Не могу сказать, спрашивает ли он из вежливости или искренне заинтересован.
— Я знаю, вы заняты. Не хочу задерживать вас.
— Не беспокойтесь, — он смотрит на свои наручные часы: — Я сегодня обгоняю график. Удивительно! Обычно я опаздываю, — он улыбается, и я невольно улыбаюсь в ответ.
— Я объездила Европу, Азию и все Соединенные Штаты, — я говорю об этом без гордости и без хвастовства. Сами по себе путешествия не имеют для меня особенного смысла. Места смешиваются в моей памяти, лица людей, которых я встречаю, тонут в море других лиц. Не так уж важно, где я нахожусь, — главное, что не там, где была раньше. Я еще не решила, куда поеду потом. Не в Нью-Йорк, где узнала о болезни отца. Куда-нибудь, где воспоминания не будут преследовать меня.
— А вы? — спрашиваю я, стараясь быть вежливой. — Вы часто путешествуете?
— Не так часто, как раньше. Я должен быть здесь, рядом с моими пациентами, — он спокоен, его взгляд становится отсутствующим. — Я писал для «Летс Гоу», это был последний раз, когда я путешествовал так, как мне хотелось.

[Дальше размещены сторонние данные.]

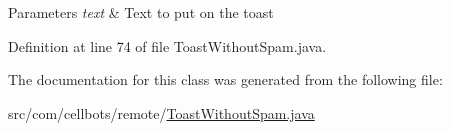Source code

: \begin{DoxyParams}{Parameters}
{\em text} & Text to put on the toast \\
\hline
\end{DoxyParams}


Definition at line 74 of file Toast\-Without\-Spam.\-java.



The documentation for this class was generated from the following file\-:\begin{DoxyCompactItemize}
\item 
src/com/cellbots/remote/\hyperlink{_toast_without_spam_8java}{Toast\-Without\-Spam.\-java}\end{DoxyCompactItemize}
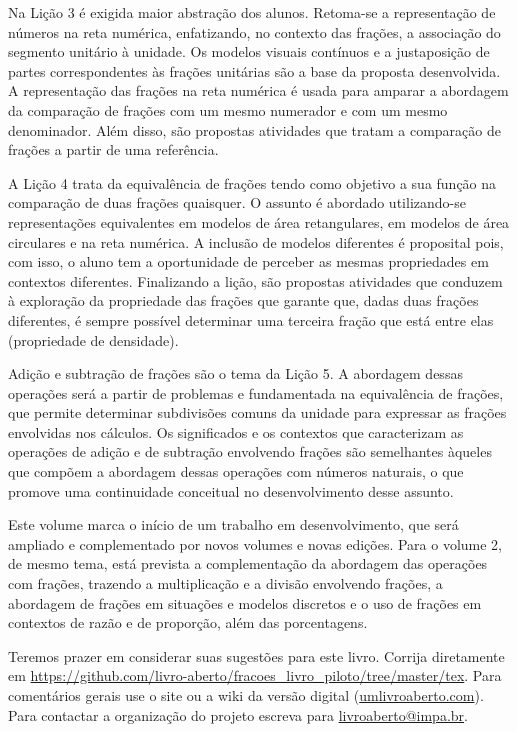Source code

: Na Lição 3 é exigida maior abstração dos alunos. Retoma-se a representação de números na reta numérica, enfatizando, no contexto das frações, a associação do segmento unitário à unidade. Os modelos visuais contínuos e a justaposição de partes correspondentes às frações unitárias são a base da proposta desenvolvida. A representação das frações na reta numérica é usada para amparar a abordagem da comparação de frações com um mesmo numerador e com um mesmo denominador. Além disso, são propostas atividades que tratam a comparação de frações a partir de uma referência.

A Lição 4 trata da equivalência de frações tendo como objetivo a sua função na comparação de duas frações quaisquer. O assunto é abordado utilizando-se representações equivalentes em modelos de área retangulares, em modelos de área circulares e na reta numérica. A inclusão de modelos diferentes é proposital pois, com isso, o aluno tem a oportunidade de perceber as mesmas propriedades em contextos diferentes. Finalizando a lição, são propostas atividades que conduzem à exploração da propriedade das frações que garante que, dadas duas frações diferentes, é sempre possível determinar uma terceira fração que está entre elas (propriedade de densidade).

Adição e subtração de frações são o tema da Lição 5.
A abordagem dessas operações será a partir de problemas e fundamentada na equivalência de frações, que permite determinar subdivisões comuns da unidade para expressar as frações envolvidas nos cálculos.
Os significados e os contextos que caracterizam as operações de adição e de subtração ​envolvendo frações são semelhantes àqueles que compõem a abordagem dessas operações com números naturais, ​o que ​promove​​ uma continuidade conceitual ​no desenvolvimento desse assunto.

Este volume marca o início de um trabalho em desenvolvimento, que será ampliado e complementado por novos volumes e novas edições. Para o volume 2, de mesmo tema, está prevista a complementação da abordagem das operações com frações, trazendo a multiplicação e a divisão envolvendo frações, a abordagem de frações em situações e modelos discretos e o uso de frações em contextos de razão e de proporção, além das porcentagens.


Teremos prazer em considerar suas sugestões para este livro.
Corrija diretamente em \textcolor{blue}{\url{https://github.com/livro-aberto/fracoes_livro_piloto/tree/master/tex}}.\newline
Para comentários gerais use o site ou a wiki da versão digital (\textcolor{blue}{\url{umlivroaberto.com}}).
Para contactar a organização do projeto escreva para \textcolor{blue}{\url{livroaberto@impa.br}}.
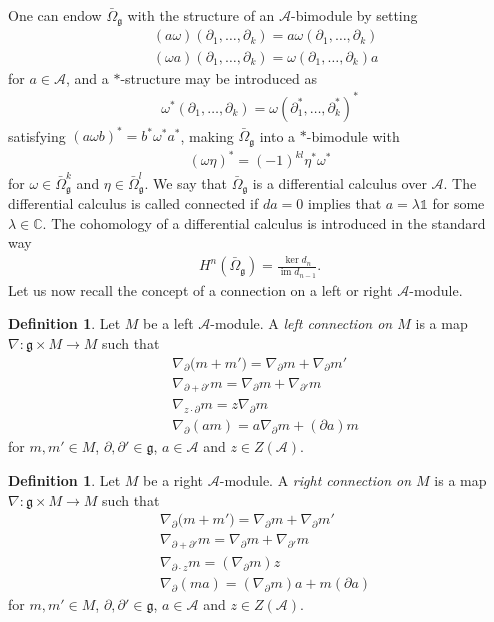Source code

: \documentclass{amsart}
\newcommand{\complex}{\mathbb{C}}
\newcommand{\paraa}[1]{\big(#1\big)}
\newcommand{\im}{\operatorname{im}}
\theoremstyle{definition}
\newtheorem{definition}[theorem]{Definition}
\theoremstyle{remark}
\numberwithin{equation}{section}
\newcommand{\A}{\mathcal{A}}
\renewcommand{\mid}{\mathds{1}}
\renewcommand{\d}{\partial}
\newcommand{\g}{\mathfrak{g}}
\newcommand{\Omegabg}[1]{\bar{\Omega}^{#1}_{\g}}
\renewcommand{\emph}[1]{\textit{#1}}
\begin{document}
One can endow $\Omegabg{}$ with the structure of an $\A$-bimodule by
setting
\begin{align*}
  &(a\omega)(\d_1,\ldots,\d_k) = a\omega(\d_1,\ldots,\d_k)\\
  &(\omega a)(\d_1,\ldots,\d_k) = \omega(\d_1,\ldots,\d_k)a
\end{align*}
for $a\in\A$, and a $\ast$-structure may be introduced as
\begin{align*}
  \omega^\ast(\d_1,\ldots,\d_k) = \omega(\d_1^\ast,\ldots,\d_k^\ast)^\ast
\end{align*}
satisfying $(a\omega b)^\ast = b^\ast\omega^\ast a^\ast$, making
$\Omegabg{}$ into a $\ast$-bimodule with
\begin{align*}
  (\omega\eta)^\ast = (-1)^{kl}\eta^\ast\omega^\ast
\end{align*}
for $\omega\in\Omegabg{k}$ and $\eta\in\Omegabg{l}$. We say that
$\Omegabg{}$ is a differential calculus over $\A$. The differential
calculus is called connected if $da=0$ implies that
$a=\lambda\mid$ for some $\lambda\in\complex$.  The cohomology of a
differential calculus is introduced in the standard way
\begin{align*}
  H^n(\Omegabg{}) = \frac{\ker d_n}{\im d_{n-1}}.
\end{align*}
Let us now recall the concept of a connection on a left or right $\A$-module.
\begin{definition}
  Let $M$ be a left $\A$-module. A \emph{left connection on $M$} is a map
  $\nabla:\g\times M\to M$ such that
  \begin{align*}
    &\nabla_{\d}\paraa{m+m'} = \nabla_{\d}m + \nabla_{\d}m'\\
    &\nabla_{\d+\d'}m = \nabla_{\d}m + \nabla_{\d'}m\\
    &\nabla_{z\cdot \d}m = z\nabla_{\d}m\\
    &\nabla_{\d}(am) = a\nabla_{\d}m + (\d a)m
  \end{align*}
  for $m,m'\in M$, $\d,\d'\in\g$, $a\in\A$ and
  $z\in Z(\A)$.
\end{definition}

\begin{definition}
  Let $M$ be a right $\A$-module. A \emph{right connection on $M$} is a map
  $\nabla:\g\times M\to M$ such that
  \begin{align*}
    &\nabla_{\d}\paraa{m+m'} = \nabla_{\d}m + \nabla_{\d}m'\\
    &\nabla_{\d+\d'}m = \nabla_{\d}m + \nabla_{\d'}m\\
    &\nabla_{\d\cdot z}m = (\nabla_{\d}m)z\\
    &\nabla_{\d}(ma) = (\nabla_{\d}m)a + m(\d a)
  \end{align*}
  for $m,m'\in M$, $\d,\d'\in\g$, $a\in\A$ and
  $z\in Z(\A)$.
\end{definition}
\end{document}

— Вы учились в Гарварде? — я много раз пользовалась путеводителями «Летс Гоу», когда приезжала в какое-нибудь новое место. Благодаря их авторам, студентам Гарварда, мне удавалось экономить в поездках. — Как студент или уже как врач?
— И так, и эдак. Но Калифорния — мой дом. И притяжение залива Сан-Франциско оказалось слишком сильным, поэтому я вернулся сюда. А где учились вы?
— Стэнфорд, — светская беседа о таких вещах, как путешествия или жизнь, для меня в новинку. — Вы окончили школу здесь?
Похоже, мы примерно ровесники.
— Да, школу Монро. Это вниз по дороге.
Название школы многое говорит о его семье. Видимо, его родители — успешные люди, из тех, что в разговоре походя упоминают о личных самолетах и местах в первом ряду на пафосных мероприятиях. Значит, он с детства получал самое лучшее. Однако он сказал о школе без хвастовства и заносчивости, а это говорит о том, что за человек он сам.